The business model for addiction treatment in the United States fails to reach the success measures for other chronic illness. This is true of publicly financed, safety-net providers as well as private-pay residential providers. It is no surprise to researchers that our field has a reputation for recycling treatment events. Public opinion polls show that 68% of Americans believe someone in “recovery” means they have less than a month without using alcohol or other drugs. Few people understand recovery as a long-term, life re-building experience.
For more than 25 years, I have studied how our society responds to addiction. My point of view includes experiences as a successful businessman, operations chief of DC’s mental health system, and six years as President of the Johnson Institute – a leading national agency concerned with addiction. I found that the critical factors depressing positive outcomes in our current business models are:
- Short treatment engagements – nearly always less than the 90 days suggested in researched best practices.
- Lack of post-treatment supports for individuals adjusting to a recovery-focused life.
- Depressed rewards for front line professionals. Our field ranks poorly in salaries, career incentives, and benefits.
I also found, however, that the traditional message of recovery and the application of evidence-based best practices are sound and effective principles that work in thousands of lives. Our inability to bring recovery “to scale” with the huge demand is a failure of business practice – not because we don’t know what to do. Challenged by several colleagues two years ago, I stopped complaining about these poor business practices and began to design and implement a model that is faithful to sound practices and effective delivery of these practices.

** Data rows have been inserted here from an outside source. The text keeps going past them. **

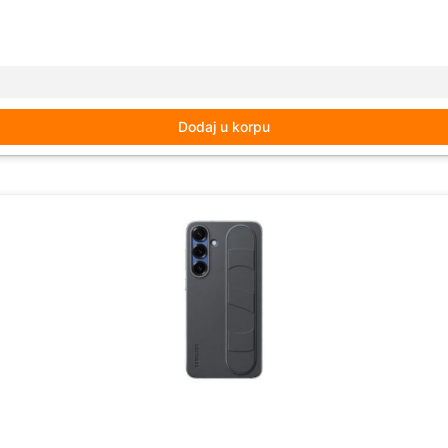
Dodaj u korpu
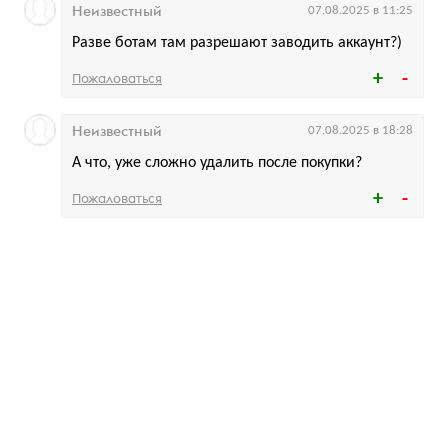
Неизвестный
07.08.2025 в 11:25
Разве ботам там разрешают заводить аккаунт?)
Пожаловаться
Неизвестный
07.08.2025 в 18:28
А что, уже сложно удалить после покупки?
Пожаловаться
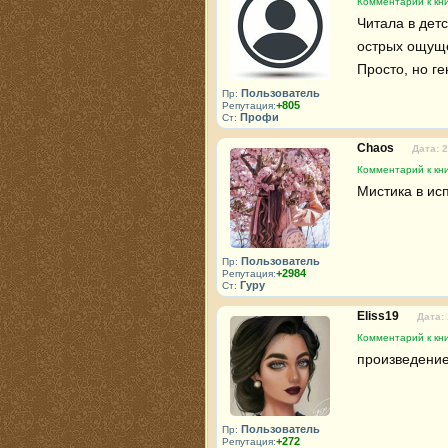
Комментарий к кн
Читала в детс
острых ощуще
Просто, но ге
Пользователь
Пр:
+805
Репутация:
Профи
Ст:
Chaos
Дата: 
Комментарий к кн
Мистика в ис
Пользователь
Пр:
+2984
Репутация:
Гуру
Ст:
Eliss19
Дата:
Комментарий к кн
произведение
Пользователь
Пр:
+272
Репутация:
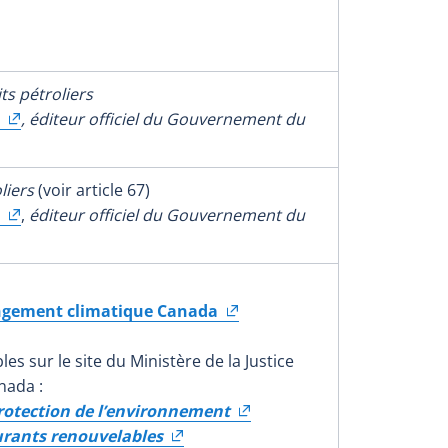
ts pétroliers
, éditeur officiel du Gouvernement du
oliers
(voir article 67)
,
éditeur officiel du Gouvernement du
ngement climatique Canada
es sur le site du Ministère de la Justice
nada :
rotection de l’environnement
urants renouvelables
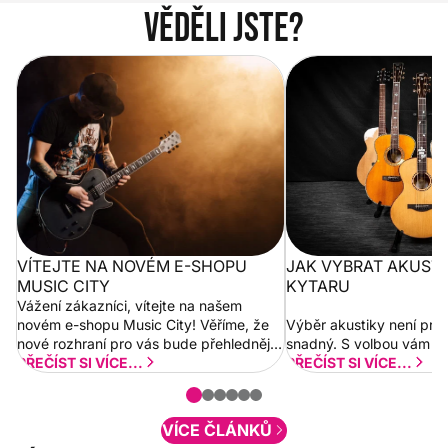
Věděli jste?
Vítejte na novém e-shopu Music
Jak vybrat akustickou
City
VÍTEJTE NA NOVÉM E-SHOPU
JAK VYBRAT AKUST
MUSIC CITY
KYTARU
Vážení zákazníci, vítejte na našem
novém e-shopu Music City! Věříme, že
Výběr akustiky není pro
nové rozhraní pro vás bude přehlednější
snadný. S volbou vám p
a rychlejší. Postupně budeme přidávat
PŘEČÍST SI VÍCE...
PŘEČÍST SI VÍCE...
nové funkcionality a vylepšovat stávající
obsah. Váš názor nás...
VÍCE ČLÁNKŮ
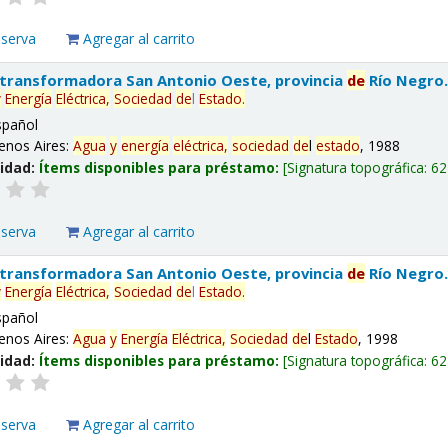
eserva
Agregar al carrito
 transformadora San Antonio Oeste, provincia
de
Río Negro
y
Energía
Eléctrica,
Sociedad
de
l
Estado
.
spañol
enos Aires:
Agua
y
energía
eléctrica,
sociedad
de
l
estado
, 1988
lidad:
Ítems disponibles para préstamo:
Signatura topográfica:
62
eserva
Agregar al carrito
 transformadora San Antonio Oeste, provincia
de
Río Negro
y
Energía
Eléctrica,
Sociedad
de
l
Estado
.
spañol
enos Aires:
Agua
y
Energía
Eléctrica,
Sociedad
de
l
Estado
, 1998
lidad:
Ítems disponibles para préstamo:
Signatura topográfica:
62
eserva
Agregar al carrito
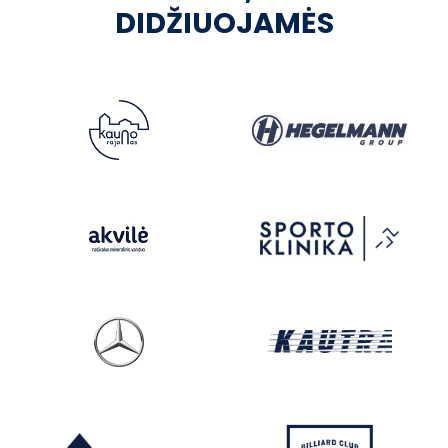
DIDŽIUOJAMĖS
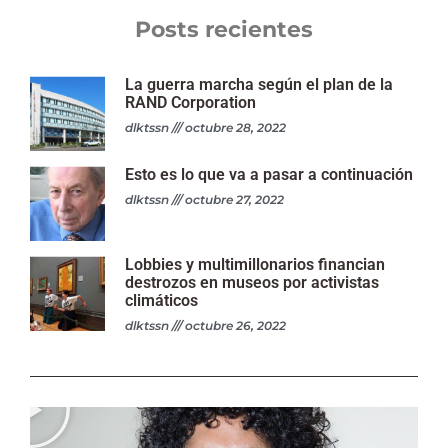
Posts recientes
La guerra marcha según el plan de la
RAND Corporation
dlktssn
octubre 28, 2022
Esto es lo que va a pasar a continuación
dlktssn
octubre 27, 2022
Lobbies y multimillonarios financian
destrozos en museos por activistas
climáticos
dlktssn
octubre 26, 2022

Aquila Recovery Clinic in Washington, DC, is the result – a medical specialty clinic designed as an element of primary health care, equipped to serve individuals when symptoms are first identified by medical professionals, counselors, and employee assistance programs. We offer a three-stage engagement that lasts one year plus one day: Intensive Outpatient, Extended Outpatient, and Recovery Support. We include a psychiatric examination, one-on-one counselor relationships, evening group therapy, and education, random verification of compliance, peer-to-peer recovery supports, and linkages to recovery and community supports and life-skill assistance.
Our linkage to prospects is guided by motivational interviewing technology, reaching folks in that state of ambivalence, who are struggling to determine the costs versus the benefits of using substances to change the mood or entering the transformative path of recovery. I am grateful to so many helpers who have made this effort possible. My experience as the only non-professional member of the National Quality Forum panel on best practices was invaluable. NIAAA scientist Mark Willenbring, MD; Eric Goplerud, Ph.D.; George Kolodner, MD; Hal Urschel, MD, and Cynthia Moreno, NCAC II, CCDC III, SAP; have all been so valuable to this work. My Board and business partners include friends and supporters of many years, including Bill Lucy, retired AFSCME leader; Steve Steury, MD, retired medical director of DC DMH; Max Berry, Warren Graves, Judy Ramey, Wally Clinton, Robert Coffey.